FIM 2010: Eliminating equal precedence

Intro

Precedence can be tricky in certain scenarios. Imagine you want to make FIM master for a given attribute, but you need an initial flow from another data source. A good example is the LDAP distinguished name. If you have a rule that builds the DN automatically based on a base DN and one or more attribute values, the object is provisioned with the correct DN on export. But when you want to visualize this DN in the FIM portal, you need to be able to flow it back. If FIM is master over the distinguished name attribute, this flow will be skipped "Not precedent".

So you have to consider the option of using equal precedence, since manual precedence is not possible in combination with the FIM MA. But equal precedence is dependent on the synchronization cycle order: "the last one to write the attribute wins". Therefore it is not an option if FIM needs to be the absolute master of the DN attribute and you want to make sure that it always has the value you expect it to have.

Single valued attribute

The solution I came up with to work around this issue involves using two separate metaverse attributes. The flow is illustrated by following table.

Datasource Metaverse FIM Portal
ds_attr mv_attr1 fim_attr
mv_attr2

By using two metaverse attributes, both requirements are satisfied:

  • FIM is master over the value flowed to the data source
  • The actual value from the data source is flowed back to FIM

Multi valued attribute

We tried to apply this solution for multi valued attributes as well. A well known attribute that fits this use case is proxyAddresses. Initially, some exchange attributes are set in AD, such as mailNickName and homeMdb. Exchange generates some proxyAddresses based on defined rules. These aliases need to be available in FIM if FIM is used to manage this information.

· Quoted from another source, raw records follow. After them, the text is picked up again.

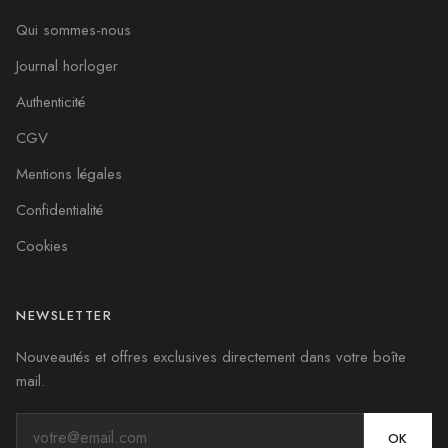
Qui sommes-nous
Journal horloger
Authenticité
CGV
Mentions légales
Confidentialité
Cookies
NEWSLETTER
Nouveautés et offres exclusives directement dans votre boîte
mail.
OK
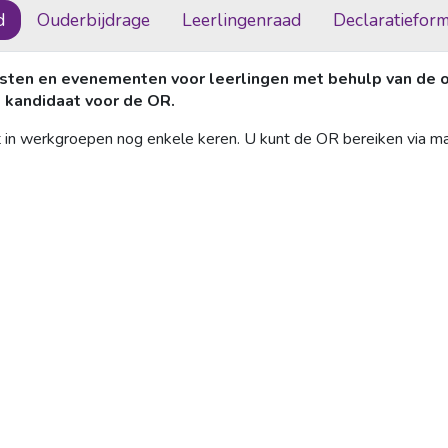
d
Ouderbijdrage
Leerlingenraad
Declaratieform
eesten en evenementen voor leerlingen met behulp van de o
 kandidaat voor de OR.
t in werkgroepen nog enkele keren. U kunt de OR bereiken via m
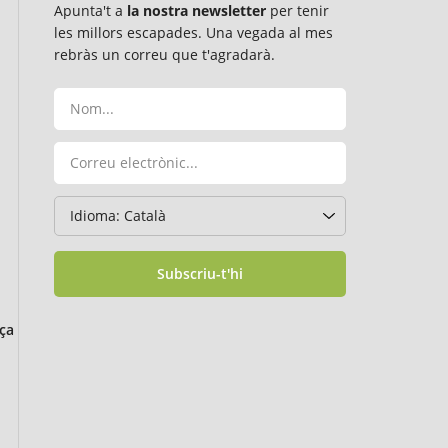
Apunta't a
la nostra newsletter
per tenir
les millors escapades. Una vegada al mes
rebràs un correu que t'agradarà.
Subscriu-t'hi
ça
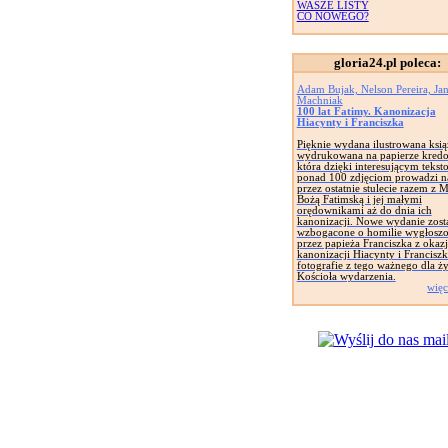
WASZE LISTY
CO NOWEGO?
gloria24.pl poleca:
Adam Bujak, Nelson Pereira, Ja
Machniak
100 lat Fatimy. Kanonizacja
Hiacynty i Franciszka
Pięknie wydana ilustrowana ksi
wydrukowana na papierze kred
która dzięki interesującym tekst
ponad 100 zdjęciom prowadzi n
przez ostatnie stulecie razem z 
Bożą Fatimską i jej małymi
orędownikami aż do dnia ich
kanonizacji. Nowe wydanie zost
wzbogacone o homilie wygłosz
przez papieża Franciszka z okazj
kanonizacji Hiacynty i Franciszk
fotografie z tego ważnego dla ży
Kościoła wydarzenia.
więc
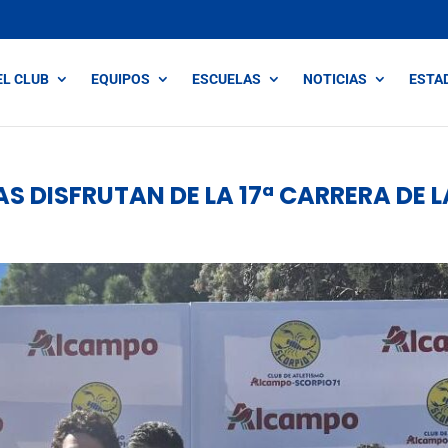
EL CLUB
EQUIPOS
ESCUELAS
NOTICIAS
ESTA
AS DISFRUTAN DE LA 17ª CARRERA DE 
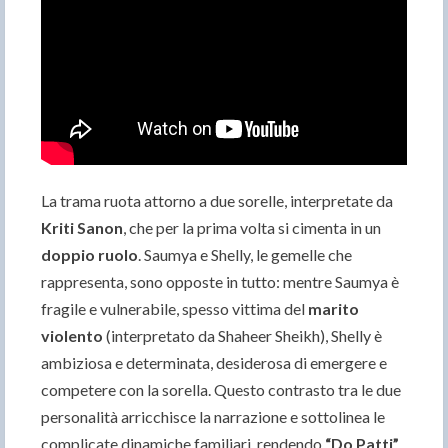
La trama ruota attorno a due sorelle, interpretate da
Kriti Sanon
, che per la prima volta si cimenta in un
doppio ruolo
. Saumya e Shelly, le gemelle che
rappresenta, sono opposte in tutto: mentre Saumya è
fragile e vulnerabile, spesso vittima del
marito
violento
(interpretato da Shaheer Sheikh), Shelly è
ambiziosa e determinata, desiderosa di emergere e
competere con la sorella. Questo contrasto tra le due
personalità arricchisce la narrazione e sottolinea le
complicate dinamiche familiari, rendendo
“Do Patti”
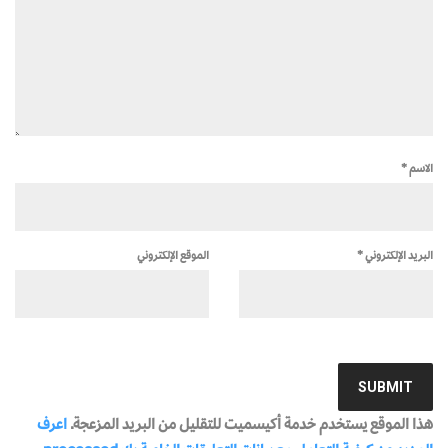
الاسم
*
البريد الإلكتروني
*
الموقع الإلكتروني
هذا الموقع يستخدم خدمة أكيسميت للتقليل من البريد المزعجة.
اعرف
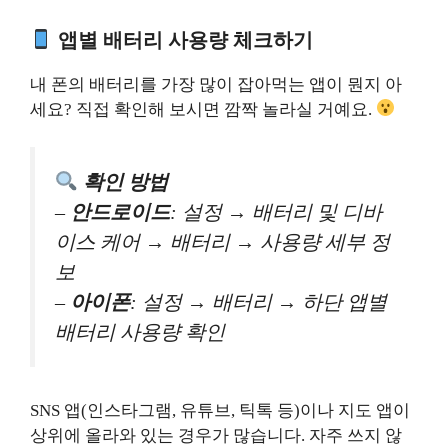
앱별 배터리 사용량 체크하기
내 폰의 배터리를 가장 많이 잡아먹는 앱이 뭔지 아
세요? 직접 확인해 보시면 깜짝 놀라실 거예요.
확인 방법
–
안드로이드
: 설정 → 배터리 및 디바
이스 케어 → 배터리 → 사용량 세부 정
보
–
아이폰
: 설정 → 배터리 → 하단 앱별
배터리 사용량 확인
SNS 앱(인스타그램, 유튜브, 틱톡 등)이나 지도 앱이
상위에 올라와 있는 경우가 많습니다. 자주 쓰지 않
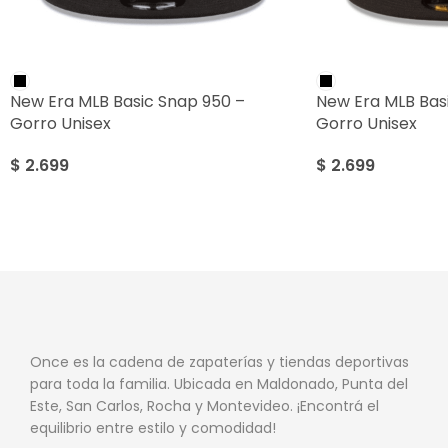
New Era MLB Basic Snap 950 –
New Era MLB Bas
Gorro Unisex
Gorro Unisex
$
2.699
$
2.699
Once es la cadena de zapaterías y tiendas deportivas
para toda la familia. Ubicada en Maldonado, Punta del
Este, San Carlos, Rocha y Montevideo. ¡Encontrá el
equilibrio entre estilo y comodidad!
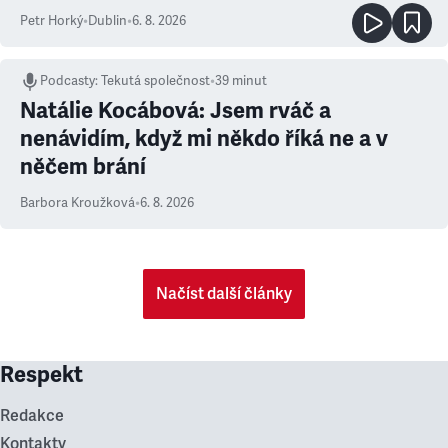
Petr Horký
•
Dublin
•
6. 8. 2026
Podcasty
:
Tekutá společnost
•
39 minut
Natálie Kocábová: Jsem rváč a
nenávidím, když mi někdo říká ne a v
něčem brání
Barbora Kroužková
•
6. 8. 2026
Načíst další články
Respekt
Redakce
Kontakty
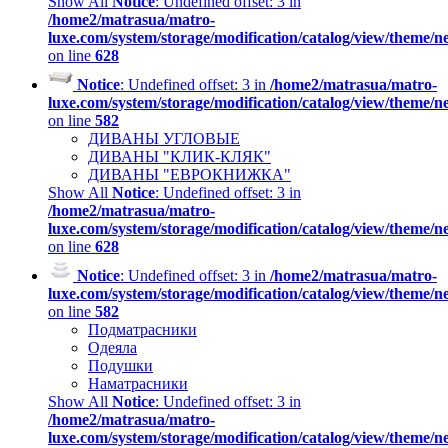
Show All
Notice
: Undefined offset: 3 in
/home2/matrasua/matro-
luxe.com/system/storage/modification/catalog/view/theme/
on line
628
Notice
: Undefined offset: 3 in
/home2/matrasua/matro-
luxe.com/system/storage/modification/catalog/view/theme/
on line
582
ДИВАНЫ УГЛОВЫЕ
ДИВАНЫ "КЛИК-КЛЯК"
ДИВАНЫ "ЕВРОКНИЖКА"
Show All
Notice
: Undefined offset: 3 in
/home2/matrasua/matro-
luxe.com/system/storage/modification/catalog/view/theme/
on line
628
Notice
: Undefined offset: 3 in
/home2/matrasua/matro-
luxe.com/system/storage/modification/catalog/view/theme/
on line
582
Подматрасники
Одеяла
Подушки
Наматрасники
Show All
Notice
: Undefined offset: 3 in
/home2/matrasua/matro-
luxe.com/system/storage/modification/catalog/view/theme/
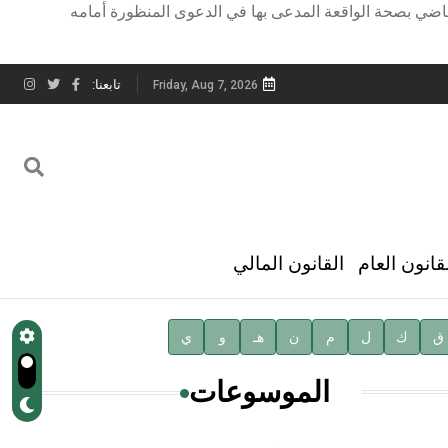
 القاضي بصحة الواقعة المدعى بها في الدعوى المنظورة أمامه
تابعنا:
Friday, Aug 7, 2026
قانون العام
القانون المالي
ق
ك
ل
م
ن
هـ
و
ي
الموسوعات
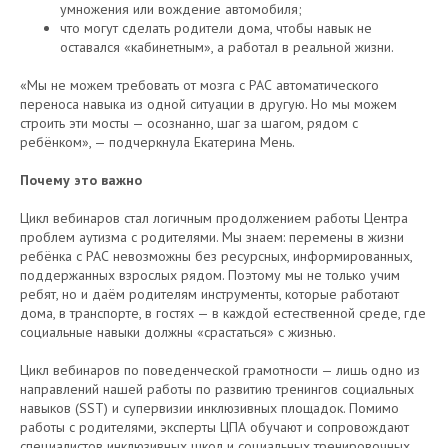
умножения или вождение автомобиля;
что могут сделать родители дома, чтобы навык не
оставался «кабинетным», а работал в реальной жизни.
«Мы не можем требовать от мозга с РАС автоматического
переноса навыка из одной ситуации в другую. Но мы можем
строить эти мосты — осознанно, шаг за шагом, рядом с
ребёнком», — подчеркнула Екатерина Мень.
Почему это важно
Цикл вебинаров стал логичным продолжением работы Центра
проблем аутизма с родителями. Мы знаем: перемены в жизни
ребёнка с РАС невозможны без ресурсных, информированных,
поддержанных взрослых рядом. Поэтому мы не только учим
ребят, но и даём родителям инструменты, которые работают
дома, в транспорте, в гостях — в каждой естественной среде, где
социальные навыки должны «срастаться» с жизнью.
Цикл вебинаров по поведенческой грамотности — лишь одно из
направлений нашей работы по развитию тренингов социальных
навыков (SST) и супервизии инклюзивных площадок. Помимо
работы с родителями, эксперты ЦПА обучают и сопровождают
специалистов инклюзивных школ и социальных тренировочных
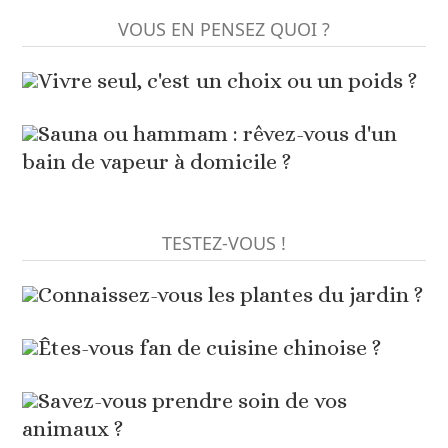
VOUS EN PENSEZ QUOI ?
Vivre seul, c'est un choix ou un poids ?
Sauna ou hammam : rêvez-vous d'un
bain de vapeur à domicile ?
TESTEZ-VOUS !
Connaissez-vous les plantes du jardin ?
Êtes-vous fan de cuisine chinoise ?
Savez-vous prendre soin de vos
animaux ?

To our surprise, the solution did not work in this case. After some investigation, the explanation was simple. The two metaverse attributes were not equal, which resulted in unexpected values after two or more synchronization cycles.

  1. Delta import delta sync FIM MA: fim_attr flows to mv_attr2
  2. Export AD MA: mv_attr2 flows to ds_attr
  3. Delta import delta sync AD MA: ds_attr flows to mv_attr1

The third step is expected, but does not update the entire value of mv_attr1 (key here is "entire"). The delta import delta sync step checks only changed attributes (and for multi valued attributes only changed entries). The value of ds_attr was just exported, so FIM compares its value with the originating metaverse attribute, which is mv_attr2. Since the values of mv_attr2 and ds_attr match, the export is successfully confirmed. But the value of mv_attr1 remains unchanged and is different from mv_attr2. In the next synchronization cycle, the value of mv_attr1 will be synchronized to the value of fim_attr, which results in an unwanted value.

If full synchronizations are used, everything works as expected because all entries in the multi valued attribute are taken into consideration. On a delta sync, only the changed fields are evaluated. We applied an advanced import flow to allow the flow of addresses generated by Exchange for newly create mailboxes.

if (csentry["ProxyAddresses"].IsPresent 
  && mventry["ProxyAddresses"].Values.Count == 0)
{
  mventry["ProxyAddresses"].Values = 
    csentry["ProxyAddresses"].Values;
}

Summary

The proposed configuration allows two-way updates while enforcing precedence for one data source. However, it does not work for multi valued attributes using delta synchronizations.